All the WP-Slimstat versions prior to the latest release of Slimstat 3.9.6 contain an easily guessable ‘secret’ key
which is used to sign data sent to and from the visiting end-user computers, explained in a blog post
published Tuesday by Web security firm Sucuri.
Once the weak ‘secret’ key is break, an attacker could perform an SQL injection attack against the target website in order to grab highly sensitive information from victim’s database, including encrypted passwords and the encryption keys used to remotely administer websites.
“If your website uses a vulnerable version of the plugin, you’re at risk,” Marc-Alexandre Montpas, a senior vulnerability researcher at Sucuri, wrote.

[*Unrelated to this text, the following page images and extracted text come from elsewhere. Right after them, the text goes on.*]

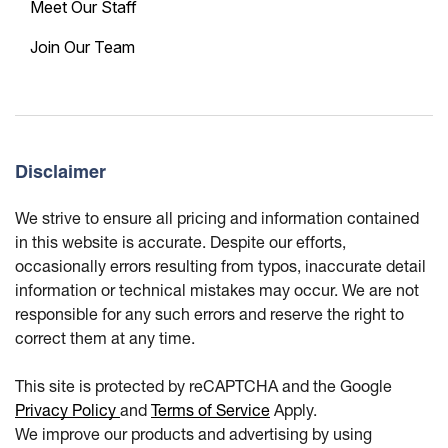
Meet Our Staff
Join Our Team
Disclaimer
We strive to ensure all pricing and information contained
in this website is accurate. Despite our efforts,
occasionally errors resulting from typos, inaccurate detail
information or technical mistakes may occur. We are not
responsible for any such errors and reserve the right to
correct them at any time.
This site is protected by reCAPTCHA and the Google
Privacy Policy
and
Terms of Service
Apply.
We improve our products and advertising by using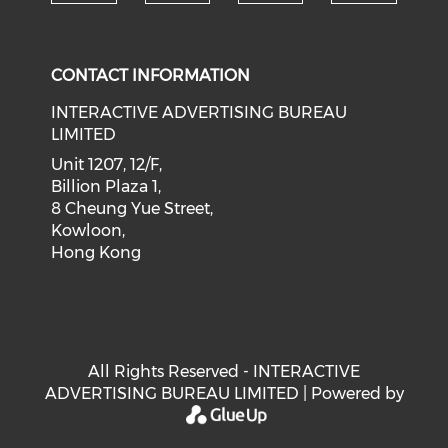
Check our social medi
Check our social media on f
Check our soci
Check o
CONTACT INFORMATION
INTERACTIVE ADVERTISING BUREAU
LIMITED
Unit 1207, 12/F,
Billion Plaza 1,
8 Cheung Yue Street,
Kowloon,
Hong Kong
All Rights Reserved - INTERACTIVE
ADVERTISING BUREAU LIMITED | Powered by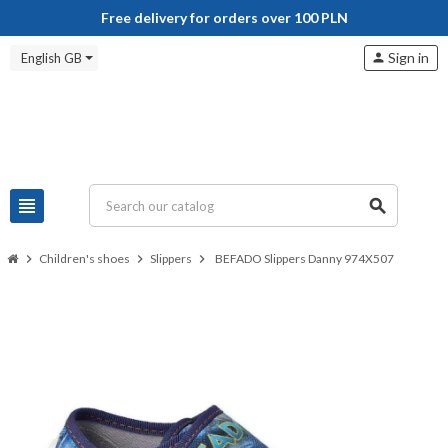
Free delivery for orders over 100 PLN
Sign in
English GB
person
view_headline
search
chevron_right
Children's shoes
chevron_right
Slippers
chevron_right
BEFADO Slippers Danny 974X507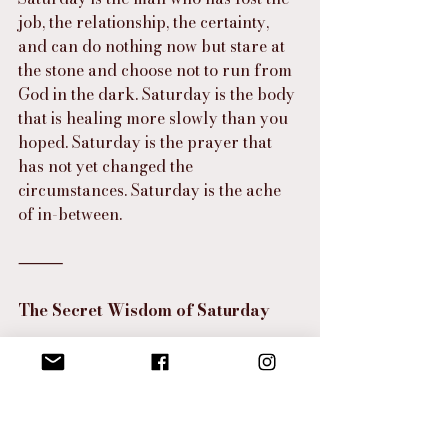
job, the relationship, the certainty, 
and can do nothing now but stare at 
the stone and choose not to run from 
God in the dark. Saturday is the body 
that is healing more slowly than you 
hoped. Saturday is the prayer that 
has not yet changed the 
circumstances. Saturday is the ache 
of in-between.
⸻
The Secret Wisdom of Saturday
And yet there is secret wisdom in 
Saturday.
Saturday teaches us to stop calling 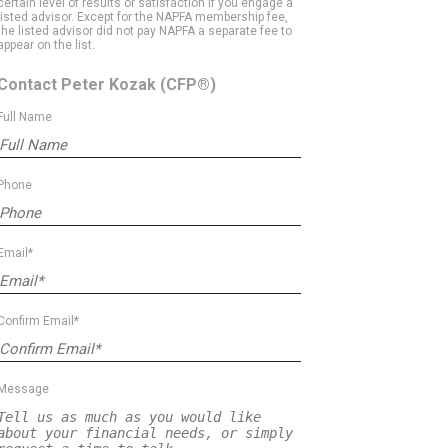
certain level of results or satisfaction if you engage a
listed advisor. Except for the NAPFA membership fee,
the listed advisor did not pay NAPFA a separate fee to
appear on the list.
Contact Peter Kozak
(CFP®)
Full Name
Phone
Email*
Confirm Email*
Message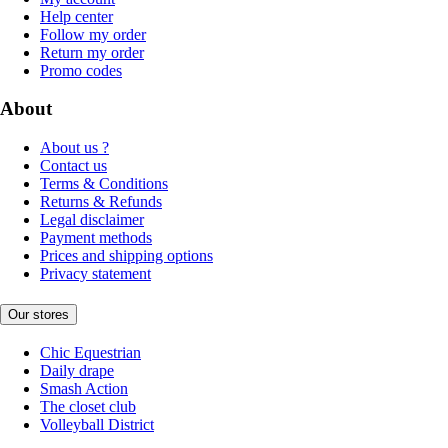
Help center
Follow my order
Return my order
Promo codes
About
About us ?
Contact us
Terms & Conditions
Returns & Refunds
Legal disclaimer
Payment methods
Prices and shipping options
Privacy statement
Our stores
Chic Equestrian
Daily drape
Smash Action
The closet club
Volleyball District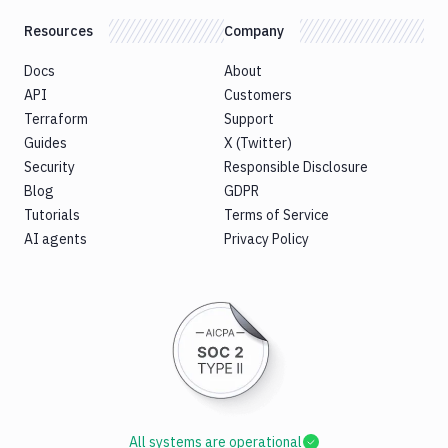
Resources
Company
Docs
About
API
Customers
Terraform
Support
Guides
X (Twitter)
Security
Responsible Disclosure
Blog
GDPR
Tutorials
Terms of Service
AI agents
Privacy Policy
All systems are operational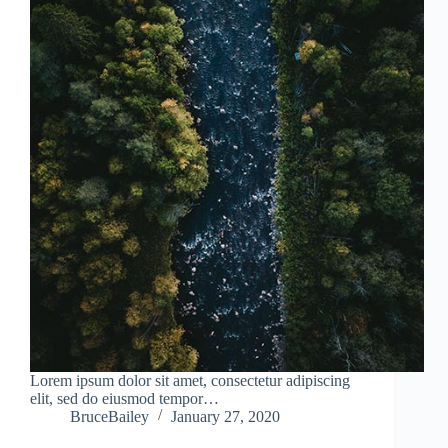
Lorem ipsum dolor sit amet, consectetur adipiscing
elit, sed do eiusmod tempor…
BruceBailey
January 27, 2020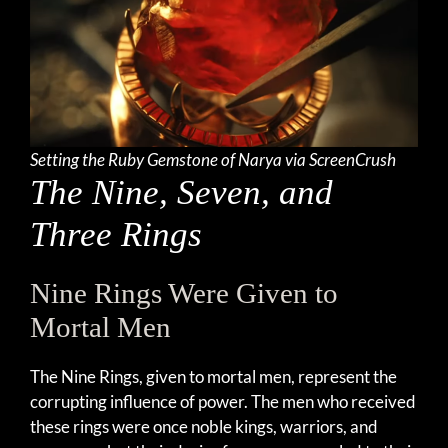
Setting the Ruby Gemstone of Narya via ScreenCrush
The Nine, Seven, and
Three Rings
Nine Rings Were Given to
Mortal Men
The Nine Rings, given to mortal men, represent the
corrupting influence of power. The men who received
these rings were once noble kings, warriors, and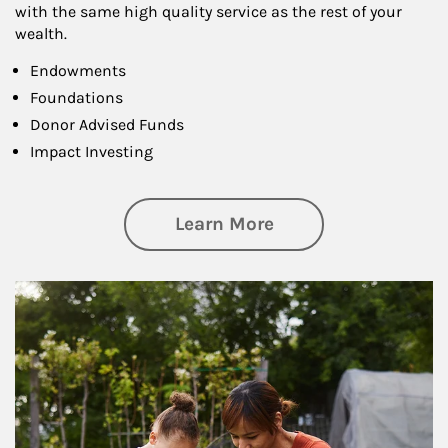
with the same high quality service as the rest of your
wealth.
Endowments
Foundations
Donor Advised Funds
Impact Investing
about Philanthrop
Learn More
Article Image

“Successful exploitation of this bug could lead to Blind SQL Injection attacks, which means an attacker could grab sensitive information from your database, including username, (hashed) passwords and, in certain configurations, WordPress Secret Keys (which could result in a total site takeover).“
The WP-Slimstat ‘secret’ key is just an MD5 hash version of the plugin’s installation timestamp. With the use of sites like Internet Archive, a hacker could easily identify the year a target vulnerable website was put on the Internet.

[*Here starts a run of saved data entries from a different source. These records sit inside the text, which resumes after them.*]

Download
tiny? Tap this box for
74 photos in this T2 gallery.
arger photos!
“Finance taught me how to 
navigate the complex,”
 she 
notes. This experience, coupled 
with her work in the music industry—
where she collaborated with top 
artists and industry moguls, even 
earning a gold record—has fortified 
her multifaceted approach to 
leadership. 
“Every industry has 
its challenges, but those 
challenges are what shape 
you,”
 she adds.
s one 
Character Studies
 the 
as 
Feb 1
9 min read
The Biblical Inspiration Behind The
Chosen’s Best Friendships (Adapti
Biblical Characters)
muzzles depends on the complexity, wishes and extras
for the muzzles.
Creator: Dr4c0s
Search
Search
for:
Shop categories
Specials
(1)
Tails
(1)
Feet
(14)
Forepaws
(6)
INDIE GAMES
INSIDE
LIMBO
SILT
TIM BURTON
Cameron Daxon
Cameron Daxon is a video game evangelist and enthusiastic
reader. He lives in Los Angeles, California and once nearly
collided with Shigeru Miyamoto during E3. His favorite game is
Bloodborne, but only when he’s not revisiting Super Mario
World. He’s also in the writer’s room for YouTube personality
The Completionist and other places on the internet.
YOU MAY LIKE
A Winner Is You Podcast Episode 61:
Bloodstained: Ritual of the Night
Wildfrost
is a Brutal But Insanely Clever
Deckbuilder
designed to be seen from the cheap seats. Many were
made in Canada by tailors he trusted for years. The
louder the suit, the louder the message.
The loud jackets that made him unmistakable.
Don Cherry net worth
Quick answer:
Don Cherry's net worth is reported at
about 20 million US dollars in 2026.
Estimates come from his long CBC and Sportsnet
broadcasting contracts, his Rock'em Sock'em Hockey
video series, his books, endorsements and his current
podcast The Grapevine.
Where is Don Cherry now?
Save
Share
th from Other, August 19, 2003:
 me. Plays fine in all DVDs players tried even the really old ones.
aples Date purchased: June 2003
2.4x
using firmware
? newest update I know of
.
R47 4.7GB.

This would left an attacker with about 30 Million values to test, that could be completed in about 10 minutes with most modern CPUs. Once the secret key has been detected, the attacker can use the key to tug sensitive data out of the database.
Users who run their websites on the WordPress content management system and have this popular WP-Slimstat plugin installed are being cautioned to upgrade their websites immediately in order to protect your website from this dangerous vulnerability.